The leading edge of this wasn't mass unemployment, but wage pressure on unskilled jobs that, about 50 years ago, made it almost impossible for people working low skill jobs to support a family and spouses had to go to work. The next wave will be that the jobs themselves cease to exist because even low wage workers are far more expensive than machines in *tons* of scenarios.
A few points...
- When I was a kid back in the early 60s, my dad worked and my mom stayed home. Our family had one car and lived in a 900 sq ft house. No luxuries, the house wasn't even air conditioned. If a family today was willing to live that same lifestyle they'd find it possible on a single wage earner's income. But they're
not - they insist on houses twice the size of the one I had as a kid, they insist on two cars, the latest electronics, etc., etc., and they go in hock up to their eyeballs.
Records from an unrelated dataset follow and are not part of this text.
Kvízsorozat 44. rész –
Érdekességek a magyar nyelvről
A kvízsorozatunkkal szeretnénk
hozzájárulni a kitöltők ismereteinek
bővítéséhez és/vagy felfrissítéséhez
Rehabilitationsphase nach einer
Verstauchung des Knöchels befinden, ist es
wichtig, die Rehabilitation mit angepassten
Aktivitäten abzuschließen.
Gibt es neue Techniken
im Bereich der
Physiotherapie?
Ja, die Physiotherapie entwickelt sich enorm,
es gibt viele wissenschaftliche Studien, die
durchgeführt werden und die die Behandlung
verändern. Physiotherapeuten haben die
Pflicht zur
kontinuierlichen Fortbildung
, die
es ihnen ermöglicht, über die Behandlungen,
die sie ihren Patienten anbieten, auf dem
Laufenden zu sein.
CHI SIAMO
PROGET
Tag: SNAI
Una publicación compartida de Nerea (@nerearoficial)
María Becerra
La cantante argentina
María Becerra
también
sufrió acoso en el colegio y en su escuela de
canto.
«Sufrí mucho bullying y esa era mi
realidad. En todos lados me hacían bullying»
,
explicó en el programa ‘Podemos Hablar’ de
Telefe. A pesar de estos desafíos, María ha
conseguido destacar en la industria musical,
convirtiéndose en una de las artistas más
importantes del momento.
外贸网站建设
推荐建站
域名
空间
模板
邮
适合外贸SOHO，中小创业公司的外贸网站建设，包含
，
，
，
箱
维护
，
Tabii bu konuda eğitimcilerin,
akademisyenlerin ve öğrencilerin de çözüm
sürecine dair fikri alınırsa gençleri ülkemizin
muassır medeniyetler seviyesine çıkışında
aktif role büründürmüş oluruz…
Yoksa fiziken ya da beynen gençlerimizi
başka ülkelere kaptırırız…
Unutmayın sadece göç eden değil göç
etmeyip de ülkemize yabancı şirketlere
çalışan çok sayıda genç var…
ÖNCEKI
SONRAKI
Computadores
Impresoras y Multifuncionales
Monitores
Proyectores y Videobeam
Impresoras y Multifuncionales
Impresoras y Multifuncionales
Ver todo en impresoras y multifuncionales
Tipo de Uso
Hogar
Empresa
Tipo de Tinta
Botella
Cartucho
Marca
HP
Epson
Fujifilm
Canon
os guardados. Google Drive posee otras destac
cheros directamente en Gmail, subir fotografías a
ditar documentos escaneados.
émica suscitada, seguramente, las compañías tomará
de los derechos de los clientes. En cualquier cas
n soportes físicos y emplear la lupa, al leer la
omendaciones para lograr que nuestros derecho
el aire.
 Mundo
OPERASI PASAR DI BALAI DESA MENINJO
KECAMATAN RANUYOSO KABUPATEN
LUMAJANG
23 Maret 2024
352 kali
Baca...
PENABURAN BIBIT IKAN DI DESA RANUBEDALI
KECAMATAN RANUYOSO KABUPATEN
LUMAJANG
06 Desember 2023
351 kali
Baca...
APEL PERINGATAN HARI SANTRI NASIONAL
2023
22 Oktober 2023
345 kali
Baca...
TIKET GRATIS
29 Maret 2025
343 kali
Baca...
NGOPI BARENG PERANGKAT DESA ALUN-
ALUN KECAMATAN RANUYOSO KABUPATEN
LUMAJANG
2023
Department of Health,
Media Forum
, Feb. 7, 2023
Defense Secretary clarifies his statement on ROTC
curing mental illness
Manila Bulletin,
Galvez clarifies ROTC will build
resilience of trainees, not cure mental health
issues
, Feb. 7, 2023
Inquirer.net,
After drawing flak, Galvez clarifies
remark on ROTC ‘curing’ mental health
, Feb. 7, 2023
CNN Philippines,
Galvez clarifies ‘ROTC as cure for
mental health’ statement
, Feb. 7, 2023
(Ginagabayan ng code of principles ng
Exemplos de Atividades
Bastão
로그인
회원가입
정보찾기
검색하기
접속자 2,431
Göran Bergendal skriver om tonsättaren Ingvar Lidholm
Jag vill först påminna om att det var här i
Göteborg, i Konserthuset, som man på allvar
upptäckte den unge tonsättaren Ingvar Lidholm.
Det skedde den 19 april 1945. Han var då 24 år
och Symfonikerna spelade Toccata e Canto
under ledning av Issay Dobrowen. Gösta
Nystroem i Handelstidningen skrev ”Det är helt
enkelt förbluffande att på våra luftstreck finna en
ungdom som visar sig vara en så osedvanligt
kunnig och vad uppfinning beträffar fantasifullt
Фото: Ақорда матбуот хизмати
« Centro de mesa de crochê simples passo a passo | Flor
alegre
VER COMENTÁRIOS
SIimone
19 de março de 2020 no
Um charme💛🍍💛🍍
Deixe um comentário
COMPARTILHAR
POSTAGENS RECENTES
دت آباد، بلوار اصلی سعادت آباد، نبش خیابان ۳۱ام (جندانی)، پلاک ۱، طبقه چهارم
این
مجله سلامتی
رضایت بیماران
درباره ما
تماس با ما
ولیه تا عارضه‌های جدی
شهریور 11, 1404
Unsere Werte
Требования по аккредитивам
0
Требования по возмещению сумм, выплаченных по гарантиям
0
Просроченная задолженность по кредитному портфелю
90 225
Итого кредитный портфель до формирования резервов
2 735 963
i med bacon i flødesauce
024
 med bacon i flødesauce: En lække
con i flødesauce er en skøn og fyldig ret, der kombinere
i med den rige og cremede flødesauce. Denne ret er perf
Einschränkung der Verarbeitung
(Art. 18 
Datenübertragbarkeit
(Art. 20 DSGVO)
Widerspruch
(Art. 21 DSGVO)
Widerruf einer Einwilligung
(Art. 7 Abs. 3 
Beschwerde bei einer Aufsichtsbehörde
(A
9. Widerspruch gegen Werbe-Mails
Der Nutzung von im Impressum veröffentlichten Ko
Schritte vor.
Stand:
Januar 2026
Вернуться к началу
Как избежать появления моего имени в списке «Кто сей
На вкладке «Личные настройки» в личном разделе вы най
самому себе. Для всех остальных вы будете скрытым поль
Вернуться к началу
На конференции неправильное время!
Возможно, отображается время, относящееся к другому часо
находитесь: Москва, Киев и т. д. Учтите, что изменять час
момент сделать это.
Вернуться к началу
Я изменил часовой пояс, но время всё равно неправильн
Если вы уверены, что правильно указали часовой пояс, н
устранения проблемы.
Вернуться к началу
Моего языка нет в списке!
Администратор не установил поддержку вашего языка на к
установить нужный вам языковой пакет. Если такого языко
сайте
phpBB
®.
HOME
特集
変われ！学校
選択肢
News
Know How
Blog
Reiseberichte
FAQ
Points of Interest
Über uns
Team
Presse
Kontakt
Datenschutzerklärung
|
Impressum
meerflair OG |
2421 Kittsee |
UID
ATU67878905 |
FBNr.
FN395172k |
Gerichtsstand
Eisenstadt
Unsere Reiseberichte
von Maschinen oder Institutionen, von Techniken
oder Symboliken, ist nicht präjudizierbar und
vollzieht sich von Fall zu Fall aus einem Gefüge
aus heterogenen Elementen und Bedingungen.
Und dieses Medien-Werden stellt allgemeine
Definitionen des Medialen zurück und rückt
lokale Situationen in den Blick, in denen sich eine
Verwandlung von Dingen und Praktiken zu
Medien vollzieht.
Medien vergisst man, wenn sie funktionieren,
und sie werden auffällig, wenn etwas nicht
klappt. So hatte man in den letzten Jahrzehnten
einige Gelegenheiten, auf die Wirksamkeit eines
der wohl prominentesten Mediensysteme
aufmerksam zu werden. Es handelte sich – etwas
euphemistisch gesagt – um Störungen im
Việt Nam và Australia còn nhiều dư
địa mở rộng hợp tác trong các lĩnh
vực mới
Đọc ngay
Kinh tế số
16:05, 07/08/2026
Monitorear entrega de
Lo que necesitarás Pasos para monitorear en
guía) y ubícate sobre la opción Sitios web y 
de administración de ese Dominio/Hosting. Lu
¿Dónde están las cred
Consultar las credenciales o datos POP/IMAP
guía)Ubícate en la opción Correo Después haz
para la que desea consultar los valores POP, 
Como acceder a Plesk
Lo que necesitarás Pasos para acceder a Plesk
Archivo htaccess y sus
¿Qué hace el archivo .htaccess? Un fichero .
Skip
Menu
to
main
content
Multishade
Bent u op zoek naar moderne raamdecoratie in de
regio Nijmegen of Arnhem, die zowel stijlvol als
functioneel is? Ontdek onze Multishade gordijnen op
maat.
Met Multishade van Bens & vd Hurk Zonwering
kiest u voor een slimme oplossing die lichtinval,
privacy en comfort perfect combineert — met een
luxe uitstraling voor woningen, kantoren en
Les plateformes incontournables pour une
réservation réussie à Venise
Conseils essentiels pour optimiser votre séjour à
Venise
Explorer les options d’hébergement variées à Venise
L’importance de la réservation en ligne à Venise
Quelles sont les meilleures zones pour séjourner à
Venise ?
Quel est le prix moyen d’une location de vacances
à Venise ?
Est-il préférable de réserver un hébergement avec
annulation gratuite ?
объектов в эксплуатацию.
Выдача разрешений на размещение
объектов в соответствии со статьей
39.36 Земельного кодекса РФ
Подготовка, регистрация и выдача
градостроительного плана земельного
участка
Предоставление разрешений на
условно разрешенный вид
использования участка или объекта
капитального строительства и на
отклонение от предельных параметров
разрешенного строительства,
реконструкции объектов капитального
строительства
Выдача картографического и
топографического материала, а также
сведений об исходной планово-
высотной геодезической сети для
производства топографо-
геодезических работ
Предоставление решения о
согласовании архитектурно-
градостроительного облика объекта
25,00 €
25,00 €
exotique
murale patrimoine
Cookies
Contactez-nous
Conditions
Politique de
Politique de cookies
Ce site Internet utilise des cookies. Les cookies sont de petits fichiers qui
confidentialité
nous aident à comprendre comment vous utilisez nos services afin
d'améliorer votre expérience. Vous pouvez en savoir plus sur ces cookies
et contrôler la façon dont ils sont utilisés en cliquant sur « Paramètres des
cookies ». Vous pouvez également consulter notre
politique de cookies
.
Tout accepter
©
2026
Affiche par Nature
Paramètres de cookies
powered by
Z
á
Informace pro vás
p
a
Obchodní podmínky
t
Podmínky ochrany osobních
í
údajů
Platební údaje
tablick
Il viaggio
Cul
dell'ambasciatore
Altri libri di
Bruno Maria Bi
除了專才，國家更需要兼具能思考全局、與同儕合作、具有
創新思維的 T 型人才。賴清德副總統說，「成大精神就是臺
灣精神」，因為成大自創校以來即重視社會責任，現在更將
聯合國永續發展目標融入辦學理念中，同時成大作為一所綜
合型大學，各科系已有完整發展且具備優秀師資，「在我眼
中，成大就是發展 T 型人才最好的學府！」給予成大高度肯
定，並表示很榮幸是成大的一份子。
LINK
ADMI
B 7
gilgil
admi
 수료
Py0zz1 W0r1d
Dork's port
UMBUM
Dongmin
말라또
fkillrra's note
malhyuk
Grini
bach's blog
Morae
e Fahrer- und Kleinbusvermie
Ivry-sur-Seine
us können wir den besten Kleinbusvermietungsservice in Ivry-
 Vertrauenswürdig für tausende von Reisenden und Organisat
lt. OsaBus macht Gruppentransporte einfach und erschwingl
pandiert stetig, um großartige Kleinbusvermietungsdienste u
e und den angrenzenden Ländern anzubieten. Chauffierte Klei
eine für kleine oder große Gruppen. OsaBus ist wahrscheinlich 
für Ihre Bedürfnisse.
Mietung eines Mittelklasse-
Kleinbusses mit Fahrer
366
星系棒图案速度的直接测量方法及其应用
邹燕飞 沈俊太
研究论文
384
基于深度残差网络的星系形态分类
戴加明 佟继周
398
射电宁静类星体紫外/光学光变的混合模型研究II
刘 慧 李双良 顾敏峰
This is a choice that they're free to make.
- There's little excuse for workers to be "unskilled" these days as there are many programs available and many employers provide training.
- There will continue to be many non-automated jobs.
- Yes, many jobs may cease to exist. There will be new ones. So what? It's been that way for a long long time.
- As baby boomers like me continue retiring, the workforce will shrink. Automation is a solution, not a problem.
What are the 3-5 million people displaced in those two examples going to do for a living instead?
If you can speculate about automation that doesn't yet (and may never) exist, I can speculate that there will be new technologies, industries, and jobs available that are unknown today.
Your question is akin to someone in the early 1900s asking "If automobiles take over transportation, what will become of all the people who care for horses, build wagons and tack, raise feed, clean stables, and so forth? What are they going to do for a living instead?" Y'know what? They found new jobs in new industries and the world improved as did their own lives.
The sky isn't even close to falling.